The Mayor of London Sadiq Khan has given formal approval for the permanent pedestrianisation of a key section of Oxford Street, confirming plans to close the stretch between Orchard Street and Great Portland Street to private vehicles, buses, taxis, private hire vehicles, cycles, scooters and pedicabs.
The implementation is scheduled to begin this September, with the closure followed by further works designed to transform the street into what Khan has described as “a world-leading urban space for shopping.”
A second round of public consultation, which drew 2,716 responses providing general support for the scheme, preceded the final decision.
The project has been decades in the making — Ken Livingstone, London’s first mayor, floated the idea of pedestrianising Oxford Street more than 20 years ago, and it remained a recurring aspiration across multiple mayoralties before the current administration finally progressed it to this point. Khan’s decision to proceed makes it a potentially defining piece of urban policy for his tenure, and the timing — coming in the final phase of his mayoralty — gives the announcement a legacy quality that is hard to miss.
The practical changes will affect some of London’s most frequent public transport users as well as the millions of shoppers who visit the area annually.
Buses that currently run along Oxford Street will be rerouted along Wigmore Street and Henrietta Place, with bus stops, taxi ranks and drop-off points relocated as close to the pedestrianised zone as possible without sitting on Oxford Street itself. The closure will apply to the section between Selfridges and the IKEA store — the densest and most congested stretch of the street — though the broader aspiration, as expressed by supporters of the scheme, is that further phases could eventually extend pedestrianisation along a greater portion of the road’s entire length.
The scheme represents a significant piece of transport and public realm planning even beyond its symbolic significance. Oxford Street already operates with restrictions between 7am and 7pm Monday through Saturday, meaning some version of reduced traffic is familiar to regular visitors.
The permanent and comprehensive version being implemented this September goes considerably further, fundamentally altering the street’s character and removing the presence of vehicles that has defined its atmosphere — and contributed to its pollution and noise levels — for generations.
Critics of the proposal have pointed to potential disruption for bus users, particularly those travelling east-west across central London for whom Oxford Street routes represent key connections.
The rerouting along Wigmore Street and Henrietta Place will extend journey times for some passengers, and the trade-off between a cleaner, more pleasant high street and reliable public transport access is not one that resolves itself cleanly in favour of either outcome. TfL is expected to publish detailed information about replacement routes and affected services ahead of September’s implementation.

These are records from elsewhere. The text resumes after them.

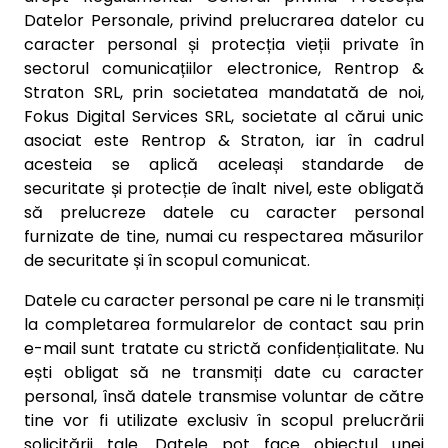
Datelor Personale, privind prelucrarea datelor cu
caracter personal și protecția vieții private în
sectorul comunicațiilor electronice, Rentrop &
Straton SRL, prin societatea mandatată de noi,
Fokus Digital Services SRL, societate al cărui unic
asociat este Rentrop & Straton, iar în cadrul
acesteia se aplică aceleași standarde de
securitate și protecție de înalt nivel, este obligată
să prelucreze datele cu caracter personal
furnizate de tine, numai cu respectarea măsurilor
de securitate și în scopul comunicat.
Datele cu caracter personal pe care ni le transmiți
la completarea formularelor de contact sau prin
e-mail sunt tratate cu strictă confidențialitate. Nu
ești obligat să ne transmiți date cu caracter
personal, însă datele transmise voluntar de către
tine vor fi utilizate exclusiv în scopul prelucrării
solicitării tale. Datele pot face obiectul unei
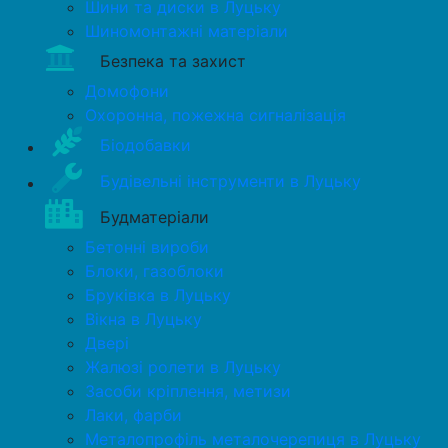
Шини та диски в Луцьку
Шиномонтажні матеріали
Безпека та захист
Домофони
Охоронна, пожежна сигналізація
Біодобавки
Будівельні інструменти в Луцьку
Будматеріали
Бетонні вироби
Блоки, газоблоки
Бруківка в Луцьку
Вікна в Луцьку
Двері
Жалюзі ролети в Луцьку
Засоби кріплення, метизи
Лаки, фарби
Металопрофіль металочерепиця в Луцьку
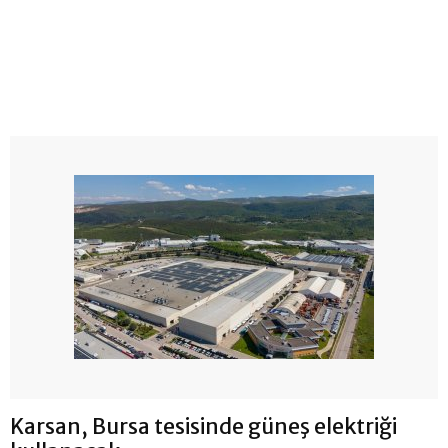
Karsan, Bursa tesisinde güneş elektriği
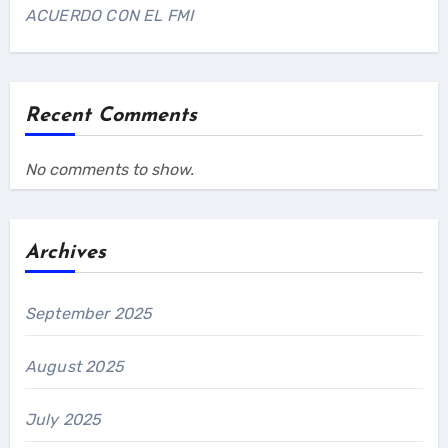
ACUERDO CON EL FMI
Recent Comments
No comments to show.
Archives
September 2025
August 2025
July 2025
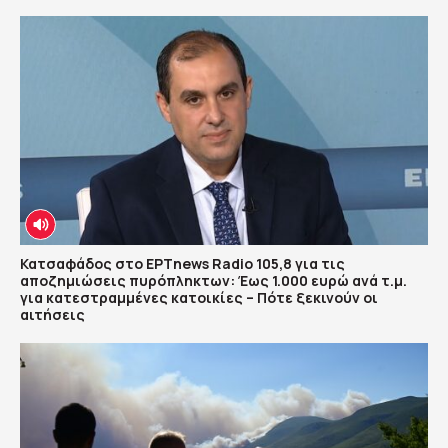
Κατσαφάδος στο ΕΡΤnews Radio 105,8 για τις
αποζημιώσεις πυρόπληκτων: Έως 1.000 ευρώ ανά τ.μ.
για κατεστραμμένες κατοικίες – Πότε ξεκινούν οι
αιτήσεις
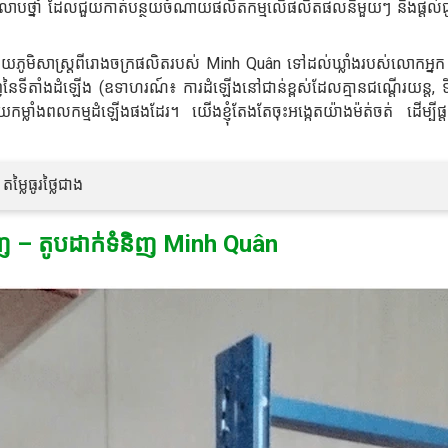
 និងលាបថ្នាំ ដែលជួយកាត់បន្ថយចំណាយផលិតកម្មលើផលិតផលនីមួយៗ និងផ្តល់ជ
ងាយភូមិសាស្ត្រពីរោងចក្រផលិតរបស់ Minh Quân ទៅដល់ឃ្លាំងរបស់លោកអ្នក
ាញនៃទីតាំងដំឡើង (ឧទាហរណ៍៖ ការដំឡើងនៅជាន់ខ្ពស់ដែលគ្មានជណ្តើរយន្ត, ទ
ម្លាំងពលកម្មដំឡើងផងដែរ។ យើងខ្ញុំតែងតែចុះអង្កេតយ៉ាងម៉ត់ចត់ ដើម្បីផ្ត
ម្លៃធូរថ្លៃជាង
ិញ – តូបដាក់ទំនិញ Minh Quân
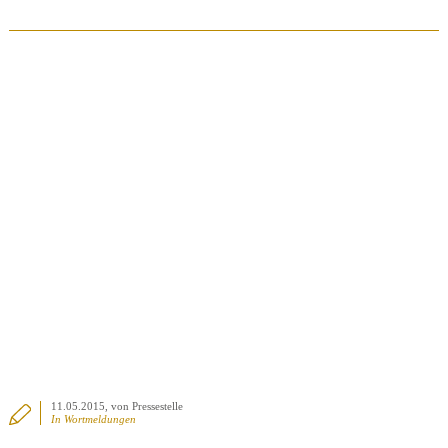
BEITRAG ANSEHEN
11.05.2015
, von Pressestelle
In
Wortmeldungen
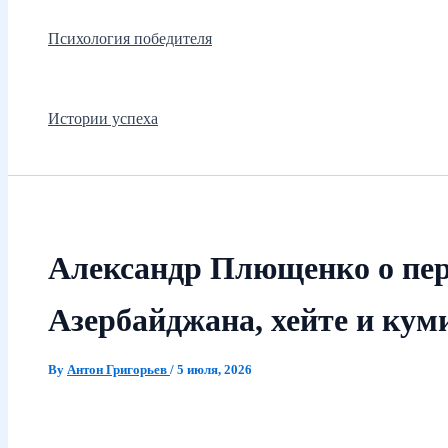
Психология победителя
Истории успеха
Александр Плющенко о пер
Азербайджана, хейте и кум
By
Антон Григорьев
/
5 июля, 2026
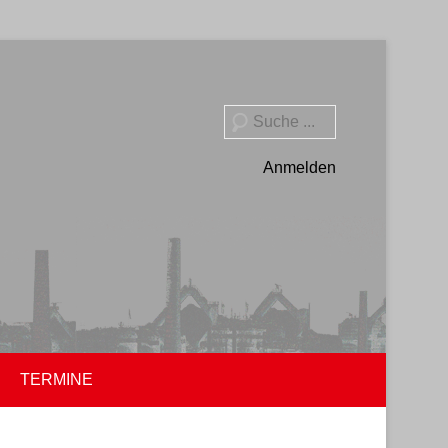
Suche
Anmelden
TERMINE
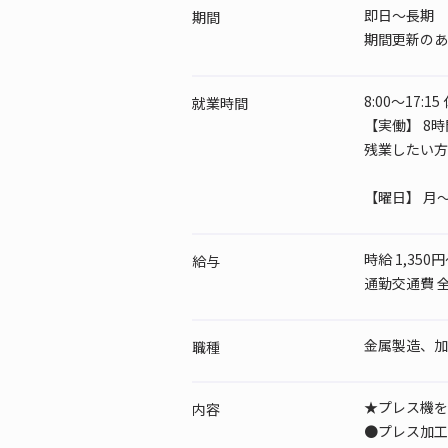
即日～長期
期間
期間更新のあ
8:00～17:1
就業時間
【実働】 8時
残業したい方は
【曜日】
月～
時給 1,350円
給与
通勤交通費 
金属製造、加
職種
★プレス機を
内容
●プレス加工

The broader context for this decision is one in which London is actively competing with other European capitals for the attention of International visitors and retail investment. Paris’s Champs-Élysées and Barcelona’s Las Ramblas represent the kind of pedestrianised boulevard experience that central London has long lacked on its primary retail corridor, and the commercial logic of creating a comparable environment on Oxford Street is well established in the urbanist literature. Whether the execution matches the ambition will depend on how well the supporting works — wider crossings, better street furniture, improved lighting and activation of the public realm — follow the initial traffic closure.